■ TASK GOAL
Return each entry word for word and skip its pictures.

■ LISTED RECORDS
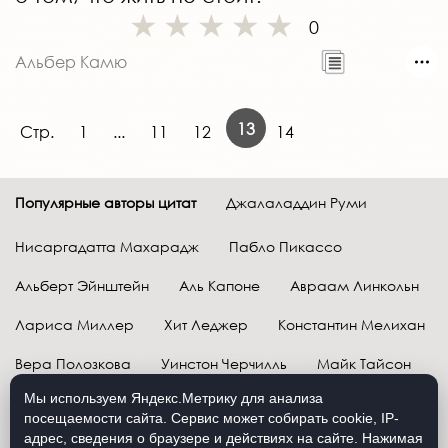
0
Альбер Камю
13
Стр.
1
...
11
12
14
Популярные авторы цитат
Джалаладдин Руми
Нисаргадатта Махарадж
Пабло Пикассо
Альберт Эйнштейн
Аль Капоне
Авраам Линкольн
Лариса Миллер
Хит Леджер
Константин Мелихан
Вера Полозкова
Уинстон Черчилль
Майк Тайсон
Мы используем Яндекс.Метрику для анализа
Марк Твен
Расул Гамзатов
Грег Плитт
посещаемости сайта. Сервис может собирать cookie, IP-
адрес, сведения о браузере и действиях на сайте. Нажимая
Далай-лама XIV
Уоррен Баффетт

■ FINISHED EXERCISE
0
Альбер Камю
13
Стр.
1
...
11
12
14
Популярные авторы цитат
Джалаладдин Руми
Нисаргадатта Махарадж
Пабло Пикассо
Альберт Эйнштейн
Аль Капоне
Авраам Линкольн
Лариса Миллер
Хит Леджер
Константин Мелихан
Вера Полозкова
Уинстон Черчилль
Майк Тайсон
Мы используем Яндекс.Метрику для анализа
Марк Твен
Расул Гамзатов
Грег Плитт
посещаемости сайта. Сервис может собирать cookie, IP-
адрес, сведения о браузере и действиях на сайте. Нажимая
Далай-лама XIV
Уоррен Баффетт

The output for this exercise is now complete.